CVAT.ai is an online computer vision annotation tool. I uploaded all 1400 images to their service and then proceeded to annotate every single one of them. I needed to keep this model fast and simple, so I only made one annotation: "Enemy" After annotating each image, CVAT has a very simple export which let me export all of the annotated data in a format that YOLOv8 could be trained on.

Finally we get to train the model. My current hardware is a GTX1080TI from 2017. The GPU is old, but still exceptionally powerful. When I first started training, I really had no idea of what version of YOLO to use. I had no metrics to know how fast or slow YOLOv8 large was compared to medium, small, or even nano. The first model I trained was on YOLOv8 medium. I trained it on 300 epochs and honestly achieved some pretty cool results. The model had over 80% confidence when tested on the validation set. This was the first time I really got to see the model in action too. How did I make sure to avoid overfitting? Well, at the time of making the bot, Overwatch had just released a new character that I had no data on. The model was still able to successfully identify her as an enemy with no prior data. Luckily, most of the character in Overwatch are humanoid shaped, so the model is quite good at detecting them. I also got to test it in game for the first time... And it was slowww. I'll get back to optimization later in the writeup, but the first iteration only ran at around 16 frames per second. Far too slow to be effective.

This is the fun part. Creating the script, using the output of the model, and tons of testing. With the model in place, the next step was integrating it into the triggerbot. The script captures the screen using mss, processes each frame with the YOLOv8 model, and checks if an enemy is within the crosshair's region. If an enemy is detected with a confidence level over 20%, the bot simulates a mouse click using Windows API. The clicking logic is handled in a separate thread to ensure smooth performance and low latency.

Optimization was crucial to make the triggerbot effective in real time. I achieved significant speed improvements by:

Switching to TensorRT (.engine format): This halved the model’s inference time and boosted FPS to over 70, allowing for smooth gameplay.
Multithreading: Used throughout the project to handle tasks like screen capturing and mouse clicks without blocking the main thread.
Latency reduction: Every millisecond counts, so I tweaked the code to minimize delays in detection and response time.

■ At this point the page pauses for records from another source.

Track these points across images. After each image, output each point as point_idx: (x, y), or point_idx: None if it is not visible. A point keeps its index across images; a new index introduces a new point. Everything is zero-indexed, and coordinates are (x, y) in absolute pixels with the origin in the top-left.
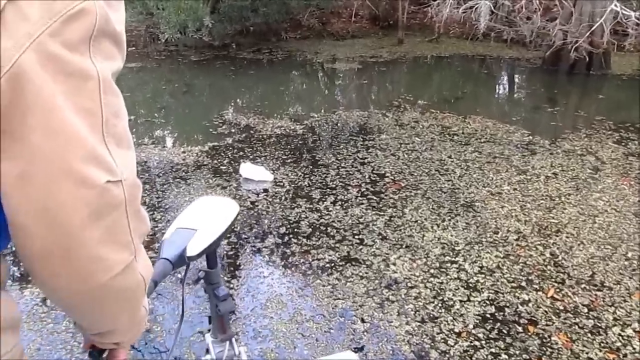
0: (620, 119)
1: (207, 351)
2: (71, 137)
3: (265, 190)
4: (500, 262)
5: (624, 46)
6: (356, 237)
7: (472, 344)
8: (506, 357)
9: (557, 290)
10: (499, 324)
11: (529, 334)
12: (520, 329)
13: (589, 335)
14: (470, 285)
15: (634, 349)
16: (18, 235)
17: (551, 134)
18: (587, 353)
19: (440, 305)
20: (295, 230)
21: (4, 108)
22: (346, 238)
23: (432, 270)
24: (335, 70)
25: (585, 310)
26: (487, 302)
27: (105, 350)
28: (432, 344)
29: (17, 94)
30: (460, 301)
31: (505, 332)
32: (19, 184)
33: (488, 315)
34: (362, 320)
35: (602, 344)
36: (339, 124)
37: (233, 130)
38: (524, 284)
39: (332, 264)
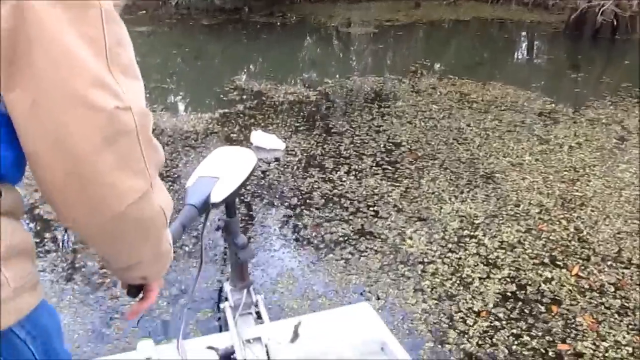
0: None
1: (226, 299)
2: (76, 63)
3: (277, 159)
4: (521, 237)
5: None
6: (371, 209)
7: (492, 324)
8: (528, 338)
9: (582, 267)
10: (520, 303)
11: (552, 314)
12: (543, 308)
13: (616, 316)
14: (490, 261)
15: None
16: (36, 166)
17: (574, 101)
18: (614, 336)
19: (458, 282)
20: (308, 201)
21: (9, 37)
22: (360, 210)
23: (450, 245)
24: (349, 35)
25: (612, 289)
26: (508, 279)
27: (142, 286)
28: (450, 324)
29: (20, 22)
30: (480, 278)
31: (527, 312)
32: (31, 113)
33: (509, 294)
34: (377, 297)
35: (630, 326)
36: (353, 90)
37: (244, 97)
38: (546, 260)
39: (346, 238)
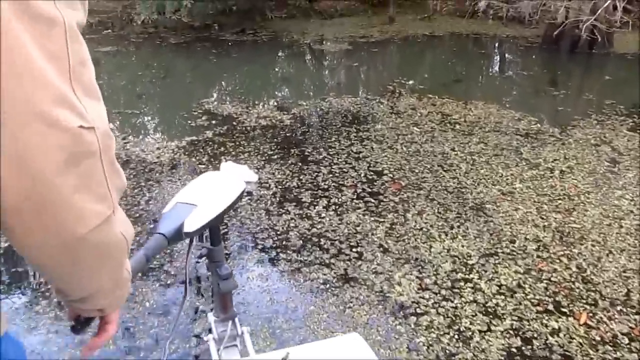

In the end, I am extremely happy with the results of the triggerbot project. From starting with simple ideas and overcoming various challenges in data collection, model training, and optimization, I was able to build a working bot that significantly improved my in-game performance. By leveraging YOLOv8, TensorRT, and multithreading, I managed to create a tool that runs efficiently in real time, all while maintaining accuracy and smoothness. It was a great learning experience, and I’m excited to apply these skills to future projects.